I apologize for the lack of pictures. I feel worse and worse about inserting others’ work into my blog. But I have no moneys! Some day when I’m above the poverty line I’ll buy them I swear. There’s more images of all the races and all the categories and all the stages at Cycling Illustrated.com.

Here’s one on the KOM climb that highlights my good side. In hindsight I wish I’d gone for the KOMs. Oh well. You know what they say: “There’s always next year. Unless you die first. Or stop racing, which are basically the same thing.” I’m pretty sure that’s a saying.

Screen shot 2014-04-01 at 10.09.15 AM

Colin, Tim, and I had Dan in the feed zone with endless bottles of sweet, sweet Osmo. Every hand off was effortless and perfect. So for that, thank you Dan. Colin spent the day in the pack, surfing through the carnage that would see only 45 guys out of the 150 starters make the main front group. Tim, who also made the main front group, spent multiple laps off in no man’s land by himself, just 50 seconds behind us at one point. He got caught on the last lap at the top of the KOM. Just needed one more guy to bridge the gap.

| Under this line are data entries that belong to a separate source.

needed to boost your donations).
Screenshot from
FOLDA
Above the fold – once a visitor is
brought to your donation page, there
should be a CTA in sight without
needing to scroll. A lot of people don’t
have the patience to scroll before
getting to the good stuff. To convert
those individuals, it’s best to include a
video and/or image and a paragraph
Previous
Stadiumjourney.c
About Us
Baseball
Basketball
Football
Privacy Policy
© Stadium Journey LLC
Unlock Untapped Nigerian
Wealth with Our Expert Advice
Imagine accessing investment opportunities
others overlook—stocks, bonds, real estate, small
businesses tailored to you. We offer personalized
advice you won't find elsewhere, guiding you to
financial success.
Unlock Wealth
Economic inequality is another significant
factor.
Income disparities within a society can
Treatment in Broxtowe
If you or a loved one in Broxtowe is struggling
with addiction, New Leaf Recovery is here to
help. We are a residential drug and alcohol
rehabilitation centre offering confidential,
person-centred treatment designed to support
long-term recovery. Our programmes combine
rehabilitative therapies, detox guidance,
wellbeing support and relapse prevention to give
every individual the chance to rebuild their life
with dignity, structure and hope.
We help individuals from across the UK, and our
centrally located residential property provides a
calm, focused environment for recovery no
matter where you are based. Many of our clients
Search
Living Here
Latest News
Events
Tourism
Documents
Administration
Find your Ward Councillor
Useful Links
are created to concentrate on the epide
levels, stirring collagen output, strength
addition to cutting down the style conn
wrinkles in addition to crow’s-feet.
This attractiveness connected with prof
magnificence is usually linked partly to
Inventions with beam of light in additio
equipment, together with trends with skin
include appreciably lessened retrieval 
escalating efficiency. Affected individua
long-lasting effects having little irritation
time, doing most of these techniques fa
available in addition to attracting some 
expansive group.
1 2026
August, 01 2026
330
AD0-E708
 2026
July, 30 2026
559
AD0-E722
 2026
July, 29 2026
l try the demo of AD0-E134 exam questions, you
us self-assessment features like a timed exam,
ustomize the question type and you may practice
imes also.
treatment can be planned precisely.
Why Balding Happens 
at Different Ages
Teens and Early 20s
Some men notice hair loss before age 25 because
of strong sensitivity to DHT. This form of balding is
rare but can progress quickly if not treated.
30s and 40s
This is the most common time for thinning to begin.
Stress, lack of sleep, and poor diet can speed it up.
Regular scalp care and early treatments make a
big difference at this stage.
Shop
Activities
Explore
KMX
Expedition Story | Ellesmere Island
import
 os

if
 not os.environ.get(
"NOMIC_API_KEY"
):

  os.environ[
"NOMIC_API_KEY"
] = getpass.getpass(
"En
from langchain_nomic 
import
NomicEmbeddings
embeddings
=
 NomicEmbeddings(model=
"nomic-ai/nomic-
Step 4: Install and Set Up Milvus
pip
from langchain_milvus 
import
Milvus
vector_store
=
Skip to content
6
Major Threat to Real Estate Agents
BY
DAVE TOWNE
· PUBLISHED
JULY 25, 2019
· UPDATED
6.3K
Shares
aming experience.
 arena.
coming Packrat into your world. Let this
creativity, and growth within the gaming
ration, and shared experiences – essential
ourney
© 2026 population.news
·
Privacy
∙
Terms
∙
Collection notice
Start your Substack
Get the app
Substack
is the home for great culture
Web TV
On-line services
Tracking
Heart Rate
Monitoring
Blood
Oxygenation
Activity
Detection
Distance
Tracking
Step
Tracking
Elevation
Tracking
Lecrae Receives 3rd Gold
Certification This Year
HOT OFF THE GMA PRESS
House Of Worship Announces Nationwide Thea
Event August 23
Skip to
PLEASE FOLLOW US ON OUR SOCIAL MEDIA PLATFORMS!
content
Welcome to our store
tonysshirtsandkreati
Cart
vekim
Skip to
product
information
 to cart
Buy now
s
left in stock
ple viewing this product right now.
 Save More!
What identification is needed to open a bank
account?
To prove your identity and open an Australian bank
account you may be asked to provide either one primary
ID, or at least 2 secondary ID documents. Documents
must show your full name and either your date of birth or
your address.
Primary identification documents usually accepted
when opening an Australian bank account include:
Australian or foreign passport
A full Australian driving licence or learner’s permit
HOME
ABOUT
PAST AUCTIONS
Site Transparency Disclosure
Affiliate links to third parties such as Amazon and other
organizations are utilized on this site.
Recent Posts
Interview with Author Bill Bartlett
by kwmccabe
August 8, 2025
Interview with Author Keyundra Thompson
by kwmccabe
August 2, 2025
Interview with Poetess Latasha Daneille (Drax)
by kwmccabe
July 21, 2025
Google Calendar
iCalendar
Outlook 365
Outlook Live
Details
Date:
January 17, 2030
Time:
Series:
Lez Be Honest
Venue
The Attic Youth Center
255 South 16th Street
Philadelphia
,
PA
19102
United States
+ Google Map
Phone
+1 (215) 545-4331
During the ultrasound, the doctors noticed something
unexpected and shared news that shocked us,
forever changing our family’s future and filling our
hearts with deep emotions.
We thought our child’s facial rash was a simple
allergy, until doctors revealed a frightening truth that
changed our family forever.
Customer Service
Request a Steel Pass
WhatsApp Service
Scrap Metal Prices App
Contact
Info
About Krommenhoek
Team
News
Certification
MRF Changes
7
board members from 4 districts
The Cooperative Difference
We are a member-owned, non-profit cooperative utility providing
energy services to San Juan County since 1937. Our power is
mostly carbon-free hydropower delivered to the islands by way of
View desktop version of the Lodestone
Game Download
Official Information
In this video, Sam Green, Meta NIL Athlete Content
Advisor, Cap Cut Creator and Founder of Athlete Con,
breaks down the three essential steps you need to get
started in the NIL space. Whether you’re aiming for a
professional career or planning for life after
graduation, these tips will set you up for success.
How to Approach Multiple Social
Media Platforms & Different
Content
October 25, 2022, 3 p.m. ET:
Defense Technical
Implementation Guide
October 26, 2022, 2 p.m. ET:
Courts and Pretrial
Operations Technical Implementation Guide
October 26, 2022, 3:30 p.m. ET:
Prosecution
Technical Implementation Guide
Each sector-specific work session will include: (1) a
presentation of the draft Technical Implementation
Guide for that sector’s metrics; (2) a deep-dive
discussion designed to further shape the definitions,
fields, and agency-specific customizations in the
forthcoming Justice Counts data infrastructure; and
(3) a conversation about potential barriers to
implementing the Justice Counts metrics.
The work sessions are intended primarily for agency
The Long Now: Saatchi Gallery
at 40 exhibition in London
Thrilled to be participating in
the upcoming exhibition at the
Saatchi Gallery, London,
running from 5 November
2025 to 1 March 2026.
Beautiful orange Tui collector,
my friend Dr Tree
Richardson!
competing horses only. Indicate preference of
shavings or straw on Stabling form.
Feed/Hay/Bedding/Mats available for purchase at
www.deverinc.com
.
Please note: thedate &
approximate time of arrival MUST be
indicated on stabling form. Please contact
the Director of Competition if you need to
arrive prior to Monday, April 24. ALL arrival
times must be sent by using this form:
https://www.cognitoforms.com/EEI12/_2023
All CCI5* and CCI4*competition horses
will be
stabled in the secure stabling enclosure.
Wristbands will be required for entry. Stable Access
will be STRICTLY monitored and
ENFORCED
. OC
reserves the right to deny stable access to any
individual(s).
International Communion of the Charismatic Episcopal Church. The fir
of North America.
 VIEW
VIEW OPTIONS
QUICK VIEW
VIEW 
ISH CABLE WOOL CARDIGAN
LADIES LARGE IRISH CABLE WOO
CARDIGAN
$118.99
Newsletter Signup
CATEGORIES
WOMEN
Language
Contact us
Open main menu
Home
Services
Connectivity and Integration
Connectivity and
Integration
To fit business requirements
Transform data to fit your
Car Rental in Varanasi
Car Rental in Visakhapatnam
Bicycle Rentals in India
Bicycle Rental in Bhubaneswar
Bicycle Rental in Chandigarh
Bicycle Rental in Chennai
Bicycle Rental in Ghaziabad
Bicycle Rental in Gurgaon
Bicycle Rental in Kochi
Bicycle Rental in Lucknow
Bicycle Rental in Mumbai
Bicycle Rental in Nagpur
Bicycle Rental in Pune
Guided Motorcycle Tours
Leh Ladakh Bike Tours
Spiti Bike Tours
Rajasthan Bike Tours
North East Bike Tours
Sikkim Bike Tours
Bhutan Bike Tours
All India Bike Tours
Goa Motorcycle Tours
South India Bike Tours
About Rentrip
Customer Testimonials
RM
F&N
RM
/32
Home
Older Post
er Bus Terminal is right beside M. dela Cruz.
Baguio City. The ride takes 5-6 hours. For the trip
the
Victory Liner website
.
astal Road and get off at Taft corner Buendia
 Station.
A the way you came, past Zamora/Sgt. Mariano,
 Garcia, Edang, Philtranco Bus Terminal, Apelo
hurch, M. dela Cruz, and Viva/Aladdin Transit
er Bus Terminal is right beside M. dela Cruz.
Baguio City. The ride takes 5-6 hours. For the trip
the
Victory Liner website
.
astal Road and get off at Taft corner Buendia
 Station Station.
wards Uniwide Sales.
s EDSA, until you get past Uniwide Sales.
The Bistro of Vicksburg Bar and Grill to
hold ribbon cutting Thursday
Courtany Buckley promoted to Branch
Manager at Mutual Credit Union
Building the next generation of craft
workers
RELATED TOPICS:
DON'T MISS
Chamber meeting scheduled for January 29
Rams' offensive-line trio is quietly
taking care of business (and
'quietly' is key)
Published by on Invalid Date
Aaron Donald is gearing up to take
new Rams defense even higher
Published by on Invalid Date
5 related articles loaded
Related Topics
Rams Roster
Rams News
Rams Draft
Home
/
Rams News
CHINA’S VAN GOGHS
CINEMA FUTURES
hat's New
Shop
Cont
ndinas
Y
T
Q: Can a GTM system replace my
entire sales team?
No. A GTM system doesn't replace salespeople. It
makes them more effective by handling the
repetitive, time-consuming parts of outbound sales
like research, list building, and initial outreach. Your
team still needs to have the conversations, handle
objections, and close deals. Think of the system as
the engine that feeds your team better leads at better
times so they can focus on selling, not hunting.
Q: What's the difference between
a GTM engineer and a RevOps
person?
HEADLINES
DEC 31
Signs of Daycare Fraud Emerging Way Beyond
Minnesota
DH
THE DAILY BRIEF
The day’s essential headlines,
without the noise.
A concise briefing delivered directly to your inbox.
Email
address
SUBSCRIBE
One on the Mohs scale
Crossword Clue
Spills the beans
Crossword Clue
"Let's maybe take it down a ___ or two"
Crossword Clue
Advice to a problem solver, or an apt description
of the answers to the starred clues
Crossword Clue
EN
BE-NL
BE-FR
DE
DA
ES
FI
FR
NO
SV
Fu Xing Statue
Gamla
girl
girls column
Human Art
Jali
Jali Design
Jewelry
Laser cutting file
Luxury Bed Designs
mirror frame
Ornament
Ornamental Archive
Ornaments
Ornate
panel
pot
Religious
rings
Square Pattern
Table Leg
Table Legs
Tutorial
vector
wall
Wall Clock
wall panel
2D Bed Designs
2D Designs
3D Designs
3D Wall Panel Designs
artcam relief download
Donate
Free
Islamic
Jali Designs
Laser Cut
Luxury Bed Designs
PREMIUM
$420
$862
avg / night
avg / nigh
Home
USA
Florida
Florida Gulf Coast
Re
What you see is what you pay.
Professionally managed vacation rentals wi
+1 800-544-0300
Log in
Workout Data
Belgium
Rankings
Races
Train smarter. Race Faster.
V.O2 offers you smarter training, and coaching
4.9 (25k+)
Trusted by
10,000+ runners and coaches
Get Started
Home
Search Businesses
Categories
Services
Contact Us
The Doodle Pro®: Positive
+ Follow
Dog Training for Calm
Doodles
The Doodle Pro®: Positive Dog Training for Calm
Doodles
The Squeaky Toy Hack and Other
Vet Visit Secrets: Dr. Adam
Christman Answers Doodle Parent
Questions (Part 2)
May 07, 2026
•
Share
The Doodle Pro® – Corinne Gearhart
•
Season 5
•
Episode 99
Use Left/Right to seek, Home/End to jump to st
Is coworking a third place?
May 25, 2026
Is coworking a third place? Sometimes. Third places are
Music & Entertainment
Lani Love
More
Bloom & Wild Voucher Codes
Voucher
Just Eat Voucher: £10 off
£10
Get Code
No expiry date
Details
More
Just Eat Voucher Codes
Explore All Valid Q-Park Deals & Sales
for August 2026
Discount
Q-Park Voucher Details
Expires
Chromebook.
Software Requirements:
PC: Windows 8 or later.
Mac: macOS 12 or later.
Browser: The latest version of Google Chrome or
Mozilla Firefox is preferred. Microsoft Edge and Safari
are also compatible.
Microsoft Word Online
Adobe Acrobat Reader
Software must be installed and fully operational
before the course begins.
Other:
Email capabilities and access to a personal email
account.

I was hoping to at least move into the top 10 GC since the field was a minute back, but I only managed 11th. Today I have the crit to make up a few seconds, though my chances of that aren’t great.

Written later after the crit:

The crit didn’t go great. Didn’t go terribly either. I never made it to the front to go with any moves. I just wasn’t aggressive enough to get up there. I moved down a spot on GC to 12th. It was a good weekend of racing though. Colin, Dan, Tim and I capped it off at the Inn N Out Burger with my friend, Will, who’d come to watch the race, then later we teamed up against a poor girl on a 4 vs 1 blind date at the frozen yogurt place (set up via Tinder), and ended the night at Del Taco. We binged on fast food like frat boys drink. The end of a stage race often calls for this sort of behavior. It’s the cyclist way of life. Plus, with Redlands starting just three days later, we had to pack those sugar and saturated fat stores to full capacity! I’m happy to announce that I’ll be racing with Landis Trek for the week. The temporary wolf pack of Colin, Dan, Tim, and I has sadly been disbanded. Another will take its place in the coming days. It’s a strange lifestyle being a lone composite racer. Redlands will be my last hurrah in the States until May. Sweden is calling at last and my composite days will come to an end as well.

To the race promoter of San Dimas, all the volunteers, officials, and everyone else, thanks for making this weekend great and I’ll see you next year.

Oh, and as a footnote, I’d like to thank Josh Berry and his mom for driving out from Redlands to pick me up from the Azusa Super 8, and in doing so sparing me the 4-5 hours worth of bus rides and transfers I’d have had to take in order to get here to Redlands. I owe him a couple tows to the front of the peloton now!